Question

How do you find the volume of the parallelepiped determined by the vectors: $ < 1,3,7 > $ , $ < 2,1,5 > $ and $ < 3,1,1 > $ ?

Answer 1

Hint: Whenever we are given the three vectors to find the volume then we need to remember one thing that the triple product of three vectors gives us the volume which we require. Therefore, we can make use of the formula which is given by: $Volume = |(a \times b).c|$ , where $a = \{ 1,3,7\} $ , $b = \{ 2,1,5\} $ and $c = \{ 3,1,1\} $ . With these we can find the volume of parallelepiped.

Complete step by step answer:
Here in this question, they have asked to find the volume of the parallelepiped. They have given three vectors to find the volume. So we know that the triple product of the three vectors gives us the volume of a parallelepiped. We have the formula to find the volume which is given by: $Volume = \left| {\left( {\overrightarrow a \times \overrightarrow b } \right).\overrightarrow c } \right|$
From the given question $a = \{ 1,3,7\} $
 $b = \{ 2,1,5\} $
 $c = \{ 3,1,1\} $
The formula $Volume = \left| {\left( {\overrightarrow a \times \overrightarrow b } \right).\overrightarrow c } \right|$ is written as below for simplification purposes.
\[Volume = \left| {\overrightarrow a .\left( {\overrightarrow b \times \overrightarrow c } \right)} \right| = \left| {\begin{array}{*{20}{c}}
  {{a_1}}&{{a_2}}&{{a_3}} \\
  {{b_1}}&{{b_2}}&{{b_3}} \\
  {{c_1}}&{{c_2}}&{{c_3}}
\end{array}} \right|\]
The above determinant form can be further written in simplified version for the easy simplification.
\[\left| {\begin{array}{*{20}{c}}
  {{a_1}}&{{a_2}}&{{a_3}} \\
  {{b_1}}&{{b_2}}&{{b_3}} \\
  {{c_1}}&{{c_2}}&{{c_3}}
\end{array}} \right| = {a_1}\left[ {\left( {{b_2}{c_3}} \right) - \left( {{c_2}{b_3}} \right)} \right] - {a_2}\left[ {\left( {{b_1}{c_3}} \right) - \left( {{c_1}{b_3}} \right)} \right] + {a_3}\left[ {\left( {{b_1}{c_2}} \right) - \left( {{c_1}{b_2}} \right)} \right]\]
Now, substitute the vectors given in the question that is $a = \{ 1,3,7\} $ , $b = \{ 2,1,5\} $ and $c = \{ 3,1,1\} $.
Therefore, we get
$Volume = \left| {\overrightarrow a .\left( {\overrightarrow b \times \overrightarrow c } \right)} \right| = \left| {\begin{array}{*{20}{c}}
  1&3&7 \\
  2&1&5 \\
  3&1&1
\end{array}} \right|$
Now the above step can be simplified as we discussed in the above steps.
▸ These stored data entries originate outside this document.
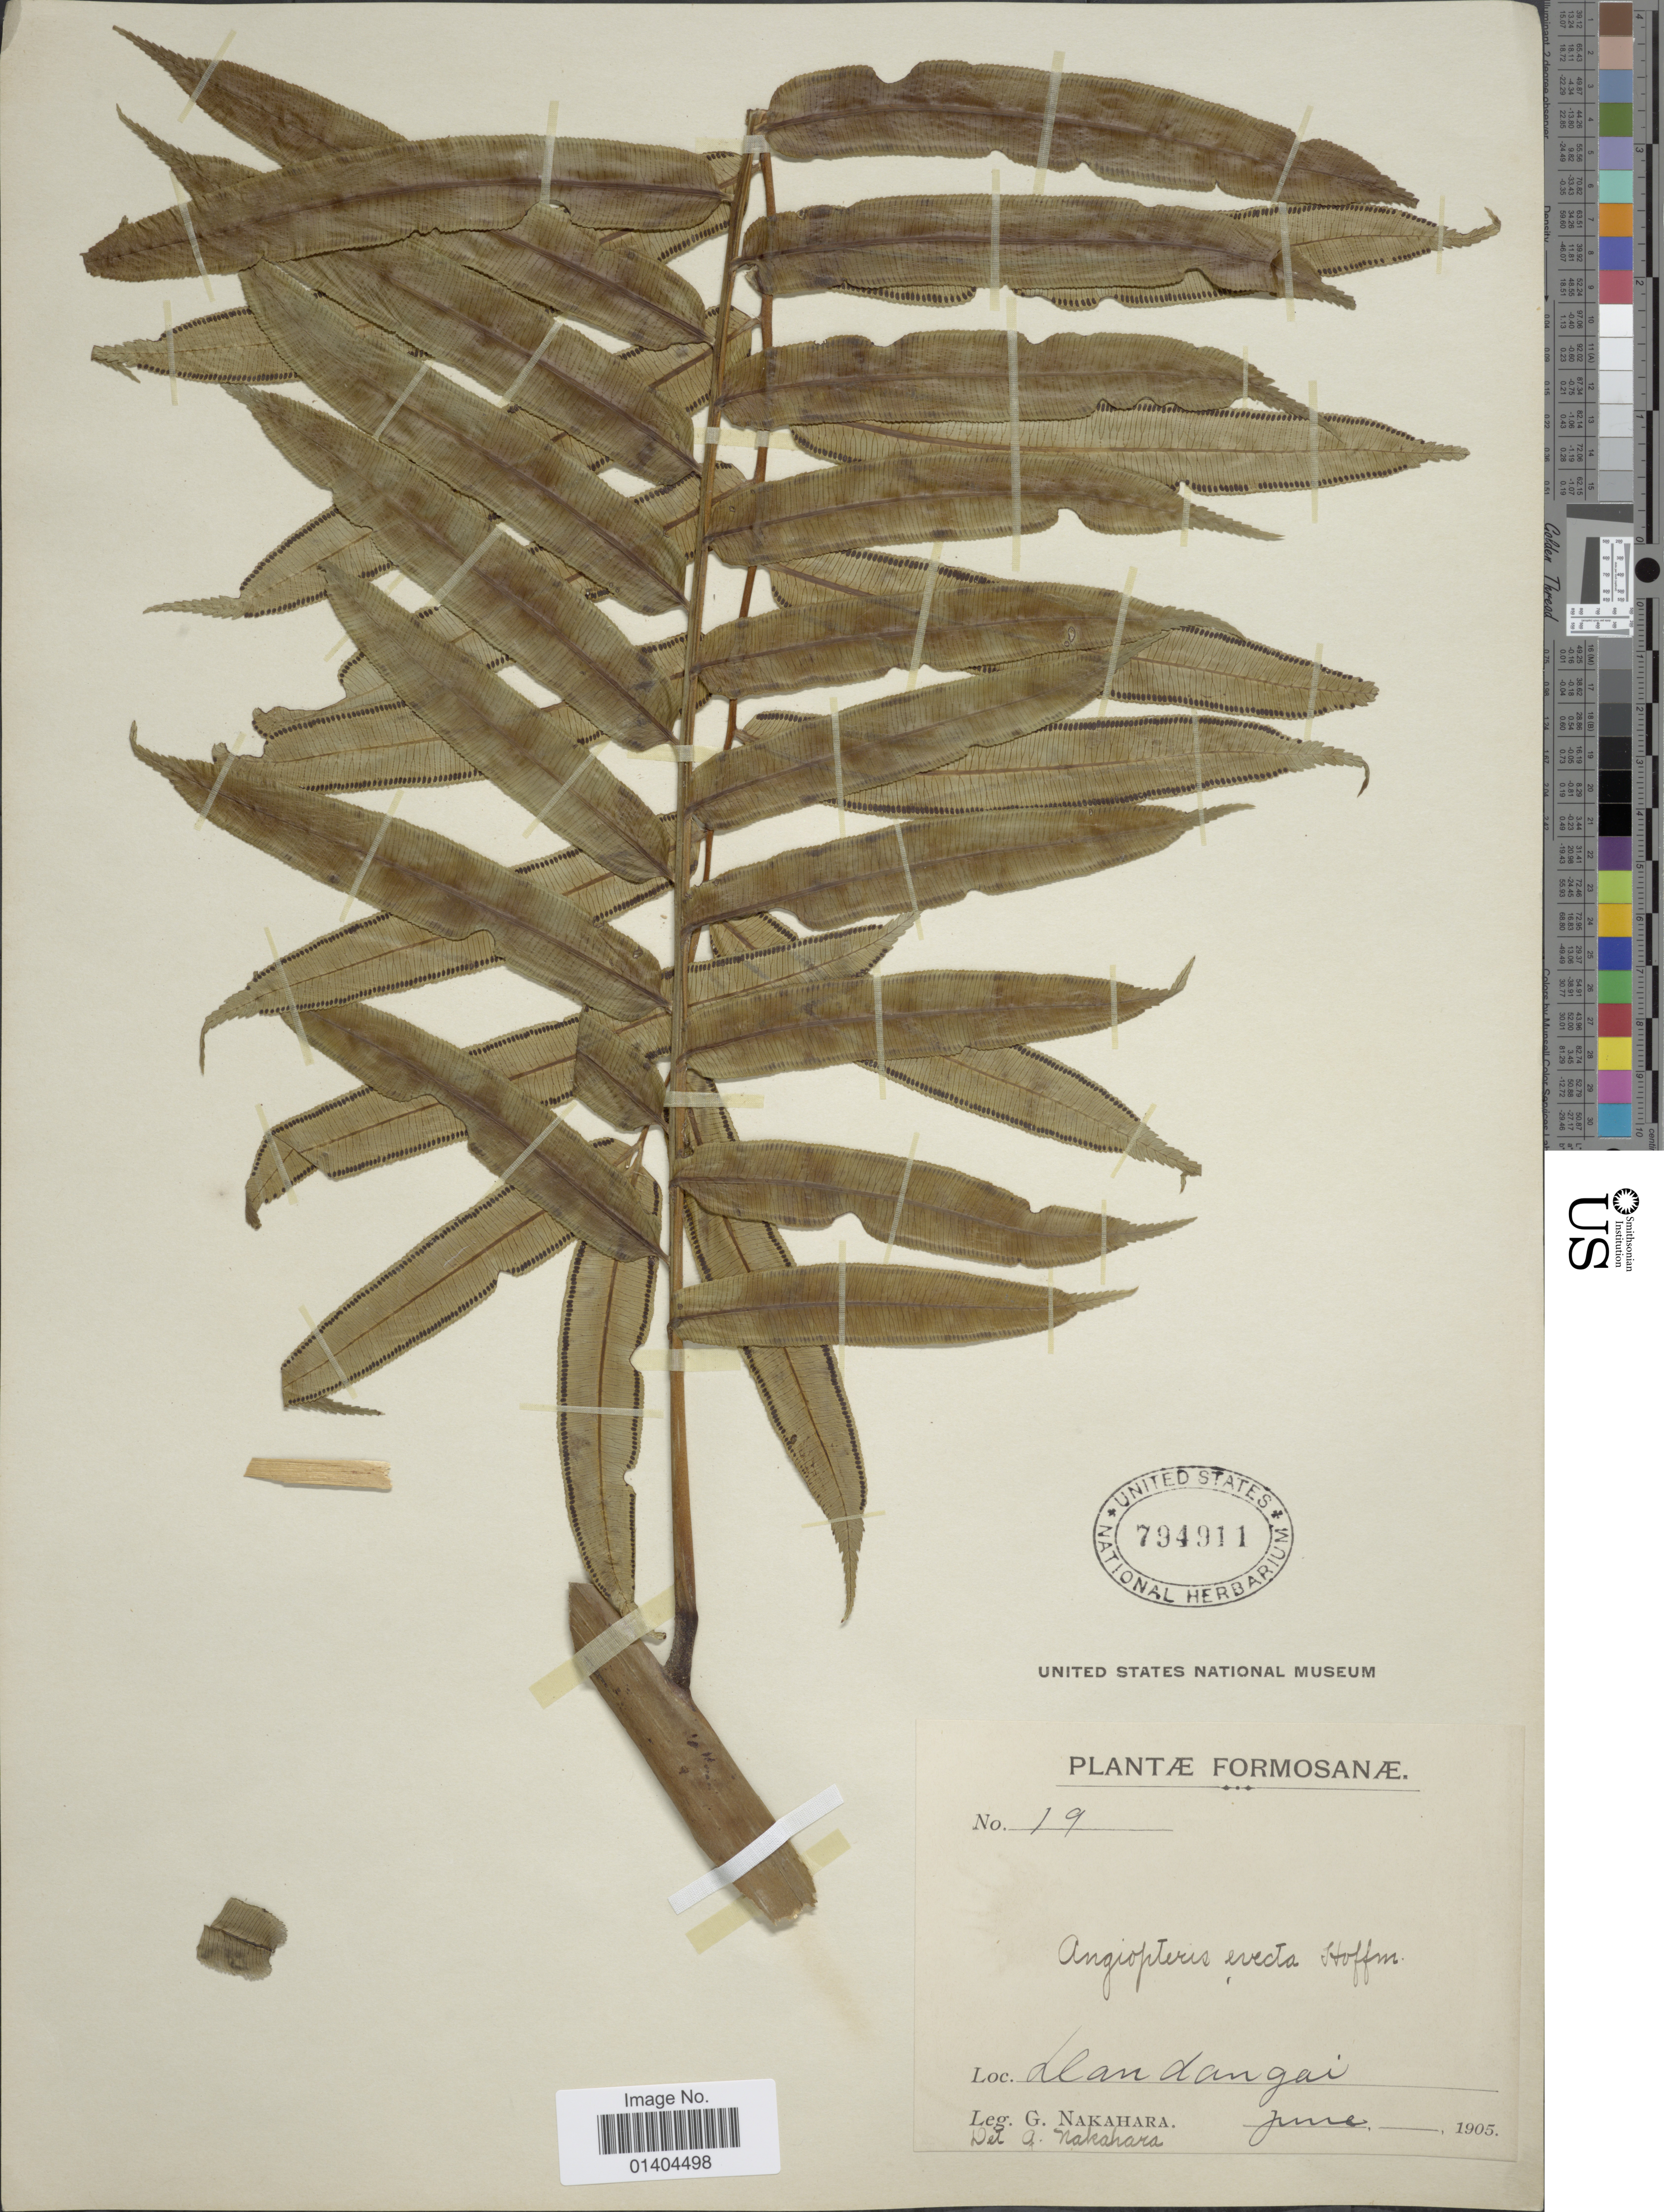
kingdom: Plantae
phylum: Tracheophyta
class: Polypodiopsida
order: Marattiales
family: Marattiaceae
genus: Angiopteris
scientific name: Angiopteris evecta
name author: (G. Forst.) Hoffm.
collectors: G. Nakahara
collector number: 19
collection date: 1905-06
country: Taiwan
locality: Llandangai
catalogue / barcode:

So we get
$\left| {\begin{array}{*{20}{c}}
  1&3&7 \\
  2&1&5 \\
  3&1&1
\end{array}} \right| = 1\left[ {\left( {1 \times 1} \right) - \left( {1 \times 5} \right)} \right] - 3\left[ {\left( {2 \times 1} \right) - \left( {3 \times 5} \right)} \right] + 7\left[ {\left( {2 \times 1} \right) - \left( {3 \times 1} \right)} \right]$
Now simplify the above expression to get the required volume. Therefore, we get
$ \Rightarrow \left| {\begin{array}{*{20}{c}}
  1&3&7 \\
  2&1&5 \\
  3&1&1
\end{array}} \right| = 1\left[ {1 - 5} \right] - 3\left[ {2 - 15} \right] + 7\left[ {2 - 3} \right]$
$ \Rightarrow \left| {\begin{array}{*{20}{c}}
  1&3&7 \\
  2&1&5 \\
  3&1&1
\end{array}} \right| = 1\left[ { - 4} \right] - 3\left[ { - 13} \right] + 7\left[ { - 1} \right]$
$ \Rightarrow \left| {\begin{array}{*{20}{c}}
  1&3&7 \\
  2&1&5 \\
  3&1&1
\end{array}} \right| = - 4 + 39 - 7$
$ \Rightarrow \left| {\begin{array}{*{20}{c}}
  1&3&7 \\
  2&1&5 \\
  3&1&1
\end{array}} \right| = 28uni{t^3}$

Therefore the volume of parallelepiped is $28uni{t^3}$.

Note: Whenever they ask to find out the volume if we are given with three vectors then only we can find by using the above procedure, if not then we cannot make use of this formula. While simplifying the vectors be careful because we may make some minor mistakes that can lead to wrong answers.